With pictures left out, output word for word the lines from the one containing "X178880000Y-86942500D03*" through the end of the material below.

##############################

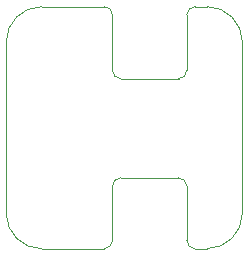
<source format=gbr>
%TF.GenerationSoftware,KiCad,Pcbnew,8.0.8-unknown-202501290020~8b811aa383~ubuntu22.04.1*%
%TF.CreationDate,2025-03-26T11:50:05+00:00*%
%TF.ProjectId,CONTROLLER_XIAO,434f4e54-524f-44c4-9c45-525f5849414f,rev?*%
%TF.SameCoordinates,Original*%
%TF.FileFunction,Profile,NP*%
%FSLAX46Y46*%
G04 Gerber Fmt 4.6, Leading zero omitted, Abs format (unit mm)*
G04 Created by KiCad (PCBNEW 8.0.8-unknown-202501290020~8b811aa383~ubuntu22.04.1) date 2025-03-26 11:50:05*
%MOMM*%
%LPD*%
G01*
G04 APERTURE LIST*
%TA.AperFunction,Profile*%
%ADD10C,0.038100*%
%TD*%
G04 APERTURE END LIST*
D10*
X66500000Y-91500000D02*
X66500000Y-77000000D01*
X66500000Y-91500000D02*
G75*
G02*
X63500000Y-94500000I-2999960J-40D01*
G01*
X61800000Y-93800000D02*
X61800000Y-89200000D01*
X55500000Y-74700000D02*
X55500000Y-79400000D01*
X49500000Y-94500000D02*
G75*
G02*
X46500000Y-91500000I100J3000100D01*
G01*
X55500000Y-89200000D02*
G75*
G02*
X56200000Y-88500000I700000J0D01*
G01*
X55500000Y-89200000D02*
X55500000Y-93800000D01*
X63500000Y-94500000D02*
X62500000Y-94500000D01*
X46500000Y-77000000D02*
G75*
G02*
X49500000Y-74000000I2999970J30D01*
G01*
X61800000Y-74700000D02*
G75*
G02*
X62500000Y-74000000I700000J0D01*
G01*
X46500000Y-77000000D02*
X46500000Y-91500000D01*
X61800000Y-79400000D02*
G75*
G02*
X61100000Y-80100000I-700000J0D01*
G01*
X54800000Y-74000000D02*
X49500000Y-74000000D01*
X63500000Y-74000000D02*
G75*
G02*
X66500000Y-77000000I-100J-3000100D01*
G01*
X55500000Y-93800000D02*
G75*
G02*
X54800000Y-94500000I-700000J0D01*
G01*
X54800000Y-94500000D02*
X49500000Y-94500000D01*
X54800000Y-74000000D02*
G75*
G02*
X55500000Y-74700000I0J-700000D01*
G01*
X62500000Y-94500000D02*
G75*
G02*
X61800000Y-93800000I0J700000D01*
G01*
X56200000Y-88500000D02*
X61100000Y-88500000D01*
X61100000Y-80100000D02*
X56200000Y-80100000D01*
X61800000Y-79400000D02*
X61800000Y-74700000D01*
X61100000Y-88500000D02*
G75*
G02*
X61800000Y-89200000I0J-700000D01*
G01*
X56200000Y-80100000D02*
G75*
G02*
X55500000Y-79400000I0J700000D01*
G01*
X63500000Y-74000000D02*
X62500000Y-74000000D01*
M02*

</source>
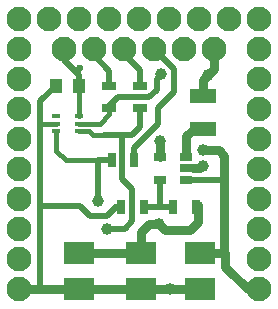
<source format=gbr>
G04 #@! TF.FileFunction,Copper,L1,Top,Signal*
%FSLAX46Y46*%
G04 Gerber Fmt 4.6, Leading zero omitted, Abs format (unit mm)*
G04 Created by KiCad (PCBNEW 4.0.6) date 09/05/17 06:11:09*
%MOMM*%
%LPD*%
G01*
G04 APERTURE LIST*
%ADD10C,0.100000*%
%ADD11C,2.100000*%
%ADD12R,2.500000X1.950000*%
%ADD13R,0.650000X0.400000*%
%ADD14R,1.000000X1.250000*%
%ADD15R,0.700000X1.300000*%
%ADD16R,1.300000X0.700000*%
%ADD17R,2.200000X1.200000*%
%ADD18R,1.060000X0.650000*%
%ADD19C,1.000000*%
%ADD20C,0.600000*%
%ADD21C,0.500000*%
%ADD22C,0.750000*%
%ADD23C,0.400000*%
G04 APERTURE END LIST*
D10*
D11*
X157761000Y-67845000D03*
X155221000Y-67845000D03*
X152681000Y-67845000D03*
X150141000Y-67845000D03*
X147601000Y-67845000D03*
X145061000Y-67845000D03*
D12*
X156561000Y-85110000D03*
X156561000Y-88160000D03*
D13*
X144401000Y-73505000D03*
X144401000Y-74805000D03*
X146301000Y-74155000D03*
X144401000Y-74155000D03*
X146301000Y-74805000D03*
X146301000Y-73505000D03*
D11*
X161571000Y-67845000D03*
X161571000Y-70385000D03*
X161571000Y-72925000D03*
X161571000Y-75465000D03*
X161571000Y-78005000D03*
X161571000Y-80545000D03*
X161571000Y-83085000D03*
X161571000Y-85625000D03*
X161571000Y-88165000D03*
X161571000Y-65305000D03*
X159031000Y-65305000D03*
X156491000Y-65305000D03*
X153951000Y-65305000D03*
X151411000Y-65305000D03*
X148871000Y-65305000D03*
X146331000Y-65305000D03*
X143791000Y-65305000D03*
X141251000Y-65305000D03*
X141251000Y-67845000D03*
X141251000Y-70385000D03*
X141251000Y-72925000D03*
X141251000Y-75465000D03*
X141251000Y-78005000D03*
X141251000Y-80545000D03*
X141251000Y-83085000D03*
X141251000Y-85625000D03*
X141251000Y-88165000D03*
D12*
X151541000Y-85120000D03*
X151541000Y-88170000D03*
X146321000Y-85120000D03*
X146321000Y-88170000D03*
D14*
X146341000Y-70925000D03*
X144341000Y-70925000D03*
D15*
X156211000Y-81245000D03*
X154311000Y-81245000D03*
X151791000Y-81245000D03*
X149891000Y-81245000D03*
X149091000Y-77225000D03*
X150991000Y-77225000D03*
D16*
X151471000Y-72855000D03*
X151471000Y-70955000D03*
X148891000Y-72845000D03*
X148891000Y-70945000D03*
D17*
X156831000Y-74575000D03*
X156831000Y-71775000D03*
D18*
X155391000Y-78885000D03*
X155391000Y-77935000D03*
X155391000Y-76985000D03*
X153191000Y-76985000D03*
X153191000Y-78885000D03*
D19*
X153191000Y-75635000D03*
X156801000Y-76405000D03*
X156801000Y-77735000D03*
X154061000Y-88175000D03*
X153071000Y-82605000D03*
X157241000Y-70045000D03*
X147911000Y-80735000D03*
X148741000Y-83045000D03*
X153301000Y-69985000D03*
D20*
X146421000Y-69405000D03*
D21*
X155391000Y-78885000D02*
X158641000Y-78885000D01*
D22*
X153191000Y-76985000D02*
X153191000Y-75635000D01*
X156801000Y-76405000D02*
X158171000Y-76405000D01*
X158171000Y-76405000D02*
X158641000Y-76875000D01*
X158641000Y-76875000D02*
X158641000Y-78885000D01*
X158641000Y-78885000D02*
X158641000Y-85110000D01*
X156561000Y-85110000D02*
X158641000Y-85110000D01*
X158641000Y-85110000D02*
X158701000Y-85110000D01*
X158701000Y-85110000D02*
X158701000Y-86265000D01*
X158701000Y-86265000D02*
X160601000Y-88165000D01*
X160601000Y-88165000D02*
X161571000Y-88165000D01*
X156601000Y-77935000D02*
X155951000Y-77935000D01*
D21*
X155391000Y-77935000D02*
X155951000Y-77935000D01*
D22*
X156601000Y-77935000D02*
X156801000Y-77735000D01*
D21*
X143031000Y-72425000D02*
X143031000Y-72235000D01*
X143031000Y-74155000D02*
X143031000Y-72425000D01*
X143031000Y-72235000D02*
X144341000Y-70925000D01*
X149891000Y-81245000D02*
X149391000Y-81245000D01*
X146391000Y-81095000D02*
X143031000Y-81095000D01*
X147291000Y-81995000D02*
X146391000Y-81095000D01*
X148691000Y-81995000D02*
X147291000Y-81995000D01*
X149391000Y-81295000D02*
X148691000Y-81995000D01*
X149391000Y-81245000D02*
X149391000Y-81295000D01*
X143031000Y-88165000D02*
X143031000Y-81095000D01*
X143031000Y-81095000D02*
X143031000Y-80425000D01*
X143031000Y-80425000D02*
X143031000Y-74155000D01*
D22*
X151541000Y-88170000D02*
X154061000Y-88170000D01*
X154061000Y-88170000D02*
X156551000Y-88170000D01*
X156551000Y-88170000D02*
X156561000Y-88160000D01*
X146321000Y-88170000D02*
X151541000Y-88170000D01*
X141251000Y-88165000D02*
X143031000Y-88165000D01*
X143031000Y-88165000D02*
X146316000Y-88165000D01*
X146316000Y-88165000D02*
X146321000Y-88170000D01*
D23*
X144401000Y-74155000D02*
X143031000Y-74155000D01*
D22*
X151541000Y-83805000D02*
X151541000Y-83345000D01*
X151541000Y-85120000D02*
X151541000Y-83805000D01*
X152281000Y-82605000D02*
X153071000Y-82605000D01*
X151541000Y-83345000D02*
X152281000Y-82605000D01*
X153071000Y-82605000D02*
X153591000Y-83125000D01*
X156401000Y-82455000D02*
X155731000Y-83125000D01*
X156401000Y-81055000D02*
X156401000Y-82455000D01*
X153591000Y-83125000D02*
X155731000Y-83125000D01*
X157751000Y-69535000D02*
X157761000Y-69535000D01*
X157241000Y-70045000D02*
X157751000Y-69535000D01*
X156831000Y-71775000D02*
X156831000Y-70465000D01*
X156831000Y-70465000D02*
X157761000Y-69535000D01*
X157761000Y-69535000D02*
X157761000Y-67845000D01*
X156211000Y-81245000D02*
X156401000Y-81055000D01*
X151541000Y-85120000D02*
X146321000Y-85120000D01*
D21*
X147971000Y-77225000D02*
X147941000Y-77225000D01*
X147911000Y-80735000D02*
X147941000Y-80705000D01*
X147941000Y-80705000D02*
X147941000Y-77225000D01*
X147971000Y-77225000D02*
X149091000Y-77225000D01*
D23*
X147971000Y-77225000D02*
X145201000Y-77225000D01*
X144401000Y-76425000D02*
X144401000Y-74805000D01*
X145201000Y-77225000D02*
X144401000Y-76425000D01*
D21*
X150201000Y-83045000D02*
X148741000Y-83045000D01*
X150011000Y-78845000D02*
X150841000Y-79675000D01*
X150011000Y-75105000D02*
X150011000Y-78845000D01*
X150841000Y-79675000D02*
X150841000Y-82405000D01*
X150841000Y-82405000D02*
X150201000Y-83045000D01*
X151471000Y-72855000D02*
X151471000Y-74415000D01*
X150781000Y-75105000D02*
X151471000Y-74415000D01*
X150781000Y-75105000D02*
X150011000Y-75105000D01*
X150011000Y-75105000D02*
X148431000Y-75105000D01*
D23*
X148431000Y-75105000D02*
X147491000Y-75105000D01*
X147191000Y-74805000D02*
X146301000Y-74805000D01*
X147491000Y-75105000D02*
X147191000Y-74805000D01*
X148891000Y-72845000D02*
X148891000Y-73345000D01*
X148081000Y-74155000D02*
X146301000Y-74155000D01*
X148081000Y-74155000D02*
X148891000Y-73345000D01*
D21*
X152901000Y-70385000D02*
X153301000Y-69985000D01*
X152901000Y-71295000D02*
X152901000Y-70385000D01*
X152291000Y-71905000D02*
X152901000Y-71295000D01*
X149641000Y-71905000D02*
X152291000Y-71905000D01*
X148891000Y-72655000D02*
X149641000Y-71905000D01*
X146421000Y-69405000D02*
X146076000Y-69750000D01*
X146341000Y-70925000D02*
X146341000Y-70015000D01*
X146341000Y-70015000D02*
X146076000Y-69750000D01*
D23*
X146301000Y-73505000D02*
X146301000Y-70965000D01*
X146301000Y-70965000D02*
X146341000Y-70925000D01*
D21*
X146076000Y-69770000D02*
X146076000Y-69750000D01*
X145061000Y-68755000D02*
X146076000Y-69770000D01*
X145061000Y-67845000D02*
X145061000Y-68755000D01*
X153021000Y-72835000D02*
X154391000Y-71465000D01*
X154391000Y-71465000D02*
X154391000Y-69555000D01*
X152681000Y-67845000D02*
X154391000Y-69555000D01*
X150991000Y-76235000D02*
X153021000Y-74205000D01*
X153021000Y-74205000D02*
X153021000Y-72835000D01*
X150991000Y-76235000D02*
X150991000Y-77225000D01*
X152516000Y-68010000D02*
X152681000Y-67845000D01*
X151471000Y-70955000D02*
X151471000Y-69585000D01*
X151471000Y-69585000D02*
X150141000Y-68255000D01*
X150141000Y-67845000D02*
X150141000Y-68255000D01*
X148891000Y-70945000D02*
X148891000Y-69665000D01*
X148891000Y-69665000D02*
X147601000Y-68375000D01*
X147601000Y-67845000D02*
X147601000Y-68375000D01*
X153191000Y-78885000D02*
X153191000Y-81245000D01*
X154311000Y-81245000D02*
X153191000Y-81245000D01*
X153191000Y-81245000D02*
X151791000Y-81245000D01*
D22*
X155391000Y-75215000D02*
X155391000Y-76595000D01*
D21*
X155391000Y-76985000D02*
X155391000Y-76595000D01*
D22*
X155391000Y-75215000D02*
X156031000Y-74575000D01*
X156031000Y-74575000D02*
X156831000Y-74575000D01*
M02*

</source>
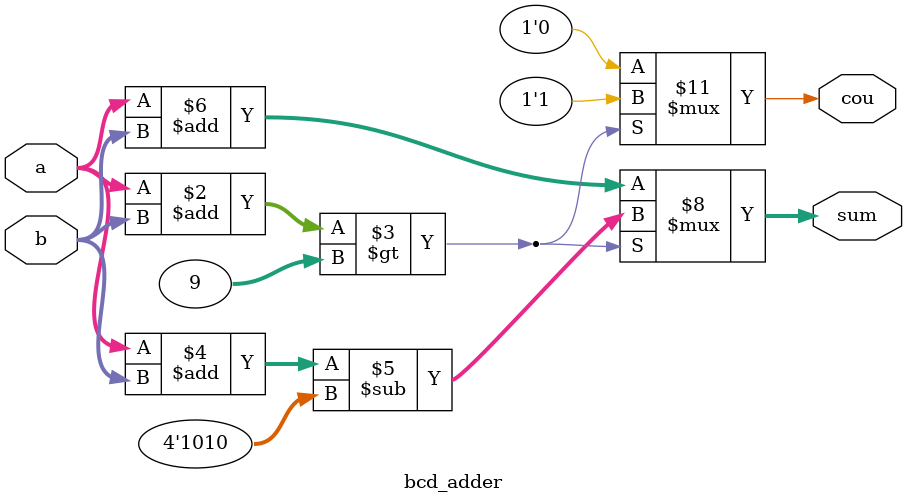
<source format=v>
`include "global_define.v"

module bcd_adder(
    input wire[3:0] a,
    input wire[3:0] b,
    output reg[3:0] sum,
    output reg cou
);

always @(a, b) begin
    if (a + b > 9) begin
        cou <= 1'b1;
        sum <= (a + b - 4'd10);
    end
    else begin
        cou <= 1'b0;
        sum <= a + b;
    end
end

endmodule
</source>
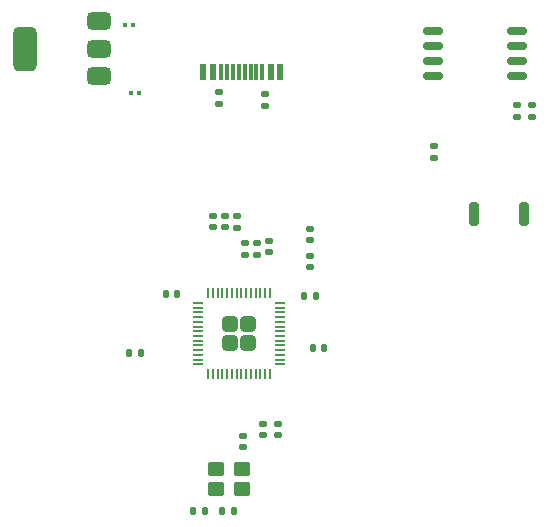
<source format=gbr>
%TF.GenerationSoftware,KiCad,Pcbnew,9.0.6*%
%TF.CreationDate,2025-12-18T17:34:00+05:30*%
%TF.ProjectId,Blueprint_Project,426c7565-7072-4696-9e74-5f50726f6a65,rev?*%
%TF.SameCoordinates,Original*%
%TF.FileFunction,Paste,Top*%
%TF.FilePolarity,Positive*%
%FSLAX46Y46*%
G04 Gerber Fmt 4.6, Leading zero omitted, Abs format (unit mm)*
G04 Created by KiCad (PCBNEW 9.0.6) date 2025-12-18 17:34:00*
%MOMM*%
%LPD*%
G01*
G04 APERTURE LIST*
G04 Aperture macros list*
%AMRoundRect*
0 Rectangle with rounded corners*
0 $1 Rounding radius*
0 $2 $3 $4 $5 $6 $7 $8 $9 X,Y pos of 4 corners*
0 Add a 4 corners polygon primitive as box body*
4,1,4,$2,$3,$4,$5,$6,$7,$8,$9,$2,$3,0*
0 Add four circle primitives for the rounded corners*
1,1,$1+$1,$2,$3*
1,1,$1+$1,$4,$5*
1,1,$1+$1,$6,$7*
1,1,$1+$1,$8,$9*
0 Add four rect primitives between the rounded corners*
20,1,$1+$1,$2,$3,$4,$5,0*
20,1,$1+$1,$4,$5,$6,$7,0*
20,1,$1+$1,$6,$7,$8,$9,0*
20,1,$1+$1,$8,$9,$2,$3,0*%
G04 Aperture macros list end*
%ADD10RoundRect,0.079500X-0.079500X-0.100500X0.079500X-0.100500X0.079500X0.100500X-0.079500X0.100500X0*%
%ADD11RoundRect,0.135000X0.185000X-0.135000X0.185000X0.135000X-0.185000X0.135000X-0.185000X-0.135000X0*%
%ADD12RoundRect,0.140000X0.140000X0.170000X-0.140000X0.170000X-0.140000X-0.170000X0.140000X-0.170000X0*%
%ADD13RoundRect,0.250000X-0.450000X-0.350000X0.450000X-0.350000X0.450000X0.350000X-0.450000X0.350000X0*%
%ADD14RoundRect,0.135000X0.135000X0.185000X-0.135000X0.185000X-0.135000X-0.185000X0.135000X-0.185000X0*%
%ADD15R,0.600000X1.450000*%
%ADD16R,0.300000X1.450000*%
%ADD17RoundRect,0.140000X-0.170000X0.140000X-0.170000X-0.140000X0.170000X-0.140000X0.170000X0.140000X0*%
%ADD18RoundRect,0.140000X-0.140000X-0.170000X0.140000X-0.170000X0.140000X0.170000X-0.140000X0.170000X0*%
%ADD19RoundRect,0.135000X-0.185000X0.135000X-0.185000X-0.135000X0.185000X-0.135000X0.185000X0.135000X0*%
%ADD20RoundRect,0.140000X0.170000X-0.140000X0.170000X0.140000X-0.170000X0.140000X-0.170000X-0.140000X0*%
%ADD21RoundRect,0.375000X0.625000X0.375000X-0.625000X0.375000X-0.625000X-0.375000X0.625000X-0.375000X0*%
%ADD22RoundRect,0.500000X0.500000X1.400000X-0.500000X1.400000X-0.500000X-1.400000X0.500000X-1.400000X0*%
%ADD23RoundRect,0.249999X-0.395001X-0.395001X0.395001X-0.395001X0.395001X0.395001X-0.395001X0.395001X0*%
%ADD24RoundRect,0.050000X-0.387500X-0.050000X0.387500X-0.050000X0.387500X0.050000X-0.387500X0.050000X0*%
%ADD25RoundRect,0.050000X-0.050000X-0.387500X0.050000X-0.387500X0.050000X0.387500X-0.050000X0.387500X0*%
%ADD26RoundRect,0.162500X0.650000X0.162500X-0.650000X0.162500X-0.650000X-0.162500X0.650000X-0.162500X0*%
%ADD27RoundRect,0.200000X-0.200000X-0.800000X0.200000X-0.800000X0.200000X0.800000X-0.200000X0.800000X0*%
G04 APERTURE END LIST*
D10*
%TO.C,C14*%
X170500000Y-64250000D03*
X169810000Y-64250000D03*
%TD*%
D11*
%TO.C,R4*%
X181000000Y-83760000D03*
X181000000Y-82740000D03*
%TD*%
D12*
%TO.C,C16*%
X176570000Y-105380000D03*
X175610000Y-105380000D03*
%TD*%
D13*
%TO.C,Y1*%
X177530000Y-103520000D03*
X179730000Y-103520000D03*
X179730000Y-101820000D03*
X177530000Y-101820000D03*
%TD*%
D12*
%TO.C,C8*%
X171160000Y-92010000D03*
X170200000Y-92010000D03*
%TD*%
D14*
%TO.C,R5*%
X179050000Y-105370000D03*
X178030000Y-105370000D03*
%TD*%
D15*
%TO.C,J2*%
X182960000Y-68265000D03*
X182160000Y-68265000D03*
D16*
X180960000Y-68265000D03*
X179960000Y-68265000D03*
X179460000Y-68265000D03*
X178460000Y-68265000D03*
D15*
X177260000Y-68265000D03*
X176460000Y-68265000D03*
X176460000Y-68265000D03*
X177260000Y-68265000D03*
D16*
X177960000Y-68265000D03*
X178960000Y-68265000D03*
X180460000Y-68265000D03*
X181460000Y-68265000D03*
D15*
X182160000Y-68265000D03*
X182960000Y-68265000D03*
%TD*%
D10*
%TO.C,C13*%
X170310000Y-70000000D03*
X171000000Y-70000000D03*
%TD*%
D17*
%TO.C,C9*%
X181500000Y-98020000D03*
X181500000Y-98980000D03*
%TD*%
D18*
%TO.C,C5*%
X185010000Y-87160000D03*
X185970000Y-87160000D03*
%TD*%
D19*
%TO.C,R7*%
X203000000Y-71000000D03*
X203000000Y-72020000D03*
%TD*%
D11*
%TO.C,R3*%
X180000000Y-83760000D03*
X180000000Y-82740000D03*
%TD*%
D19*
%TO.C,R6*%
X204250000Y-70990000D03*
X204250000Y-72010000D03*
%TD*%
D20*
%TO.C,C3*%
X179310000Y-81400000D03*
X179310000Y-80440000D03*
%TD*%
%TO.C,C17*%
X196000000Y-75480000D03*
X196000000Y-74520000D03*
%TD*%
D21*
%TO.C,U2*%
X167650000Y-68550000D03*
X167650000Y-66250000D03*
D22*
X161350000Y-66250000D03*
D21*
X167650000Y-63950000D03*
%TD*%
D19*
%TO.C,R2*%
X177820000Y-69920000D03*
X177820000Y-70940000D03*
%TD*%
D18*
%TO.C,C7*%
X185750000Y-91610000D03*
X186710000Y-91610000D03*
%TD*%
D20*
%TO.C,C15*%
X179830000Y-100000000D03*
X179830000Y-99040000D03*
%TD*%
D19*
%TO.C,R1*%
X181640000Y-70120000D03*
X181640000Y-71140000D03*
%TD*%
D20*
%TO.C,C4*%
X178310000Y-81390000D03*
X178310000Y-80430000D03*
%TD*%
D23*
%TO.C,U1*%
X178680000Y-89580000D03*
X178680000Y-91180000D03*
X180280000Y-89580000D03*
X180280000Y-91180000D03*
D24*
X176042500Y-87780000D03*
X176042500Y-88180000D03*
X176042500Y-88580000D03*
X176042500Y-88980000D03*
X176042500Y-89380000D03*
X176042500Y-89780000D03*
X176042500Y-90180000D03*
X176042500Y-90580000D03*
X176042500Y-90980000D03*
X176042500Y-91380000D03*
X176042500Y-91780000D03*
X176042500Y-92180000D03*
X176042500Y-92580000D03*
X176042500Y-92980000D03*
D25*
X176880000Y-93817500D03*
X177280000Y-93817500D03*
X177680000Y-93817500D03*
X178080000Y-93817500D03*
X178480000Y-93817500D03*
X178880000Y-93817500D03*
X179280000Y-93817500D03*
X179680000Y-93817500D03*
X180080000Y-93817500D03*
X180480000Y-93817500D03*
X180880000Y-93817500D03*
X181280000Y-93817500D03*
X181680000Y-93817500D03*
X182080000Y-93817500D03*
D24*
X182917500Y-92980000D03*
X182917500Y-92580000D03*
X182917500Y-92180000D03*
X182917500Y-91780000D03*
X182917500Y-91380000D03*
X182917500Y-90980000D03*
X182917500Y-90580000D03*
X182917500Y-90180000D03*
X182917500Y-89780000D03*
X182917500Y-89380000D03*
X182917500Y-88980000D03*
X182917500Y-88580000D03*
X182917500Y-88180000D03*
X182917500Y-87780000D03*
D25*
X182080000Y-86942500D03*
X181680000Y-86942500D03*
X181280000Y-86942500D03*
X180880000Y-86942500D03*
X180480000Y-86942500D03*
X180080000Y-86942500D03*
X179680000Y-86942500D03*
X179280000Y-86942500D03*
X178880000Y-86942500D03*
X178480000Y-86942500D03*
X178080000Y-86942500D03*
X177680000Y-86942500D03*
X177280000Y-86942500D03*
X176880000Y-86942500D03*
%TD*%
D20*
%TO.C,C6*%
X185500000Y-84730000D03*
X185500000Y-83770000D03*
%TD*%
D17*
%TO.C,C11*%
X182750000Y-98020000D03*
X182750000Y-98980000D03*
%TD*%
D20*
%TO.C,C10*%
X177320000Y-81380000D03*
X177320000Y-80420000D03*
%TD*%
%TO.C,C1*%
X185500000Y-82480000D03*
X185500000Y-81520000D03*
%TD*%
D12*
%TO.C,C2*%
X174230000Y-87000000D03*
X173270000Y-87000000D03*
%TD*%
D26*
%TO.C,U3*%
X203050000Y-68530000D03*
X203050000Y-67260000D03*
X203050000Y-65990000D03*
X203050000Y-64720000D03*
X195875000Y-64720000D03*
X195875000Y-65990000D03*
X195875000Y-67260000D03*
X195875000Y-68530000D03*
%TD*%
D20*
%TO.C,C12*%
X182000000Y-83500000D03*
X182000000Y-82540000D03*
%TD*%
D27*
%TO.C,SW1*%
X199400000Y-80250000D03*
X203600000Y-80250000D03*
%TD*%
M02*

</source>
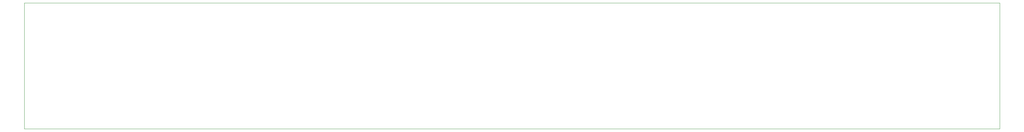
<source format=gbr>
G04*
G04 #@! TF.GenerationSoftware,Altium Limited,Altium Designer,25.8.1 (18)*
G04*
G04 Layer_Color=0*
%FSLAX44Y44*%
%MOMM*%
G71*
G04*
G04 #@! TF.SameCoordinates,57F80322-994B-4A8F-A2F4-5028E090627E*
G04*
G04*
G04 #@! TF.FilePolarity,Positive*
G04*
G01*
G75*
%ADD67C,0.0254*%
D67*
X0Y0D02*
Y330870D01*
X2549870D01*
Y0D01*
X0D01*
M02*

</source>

##############################

▸ Your response
X178880000Y-86942500D03*
X178480000Y-86942500D03*
X178080000Y-86942500D03*
X177680000Y-86942500D03*
X177280000Y-86942500D03*
X176880000Y-86942500D03*
%TD*%
D20*
%TO.C,C6*%
X185500000Y-84730000D03*
X185500000Y-83770000D03*
%TD*%
D17*
%TO.C,C11*%
X182750000Y-98020000D03*
X182750000Y-98980000D03*
%TD*%
D20*
%TO.C,C10*%
X177320000Y-81380000D03*
X177320000Y-80420000D03*
%TD*%
%TO.C,C1*%
X185500000Y-82480000D03*
X185500000Y-81520000D03*
%TD*%
D12*
%TO.C,C2*%
X174230000Y-87000000D03*
X173270000Y-87000000D03*
%TD*%
D26*
%TO.C,U3*%
X203050000Y-68530000D03*
X203050000Y-67260000D03*
X203050000Y-65990000D03*
X203050000Y-64720000D03*
X195875000Y-64720000D03*
X195875000Y-65990000D03*
X195875000Y-67260000D03*
X195875000Y-68530000D03*
%TD*%
D20*
%TO.C,C12*%
X182000000Y-83500000D03*
X182000000Y-82540000D03*
%TD*%
D27*
%TO.C,SW1*%
X199400000Y-80250000D03*
X203600000Y-80250000D03*
%TD*%
M02*

</source>
<source format=gbr>
G04*
G04 #@! TF.GenerationSoftware,Altium Limited,Altium Designer,25.8.1 (18)*
G04*
G04 Layer_Color=0*
%FSLAX44Y44*%
%MOMM*%
G71*
G04*
G04 #@! TF.SameCoordinates,57F80322-994B-4A8F-A2F4-5028E090627E*
G04*
G04*
G04 #@! TF.FilePolarity,Positive*
G04*
G01*
G75*
%ADD67C,0.0254*%
D67*
X0Y0D02*
Y330870D01*
X2549870D01*
Y0D01*
X0D01*
M02*

</source>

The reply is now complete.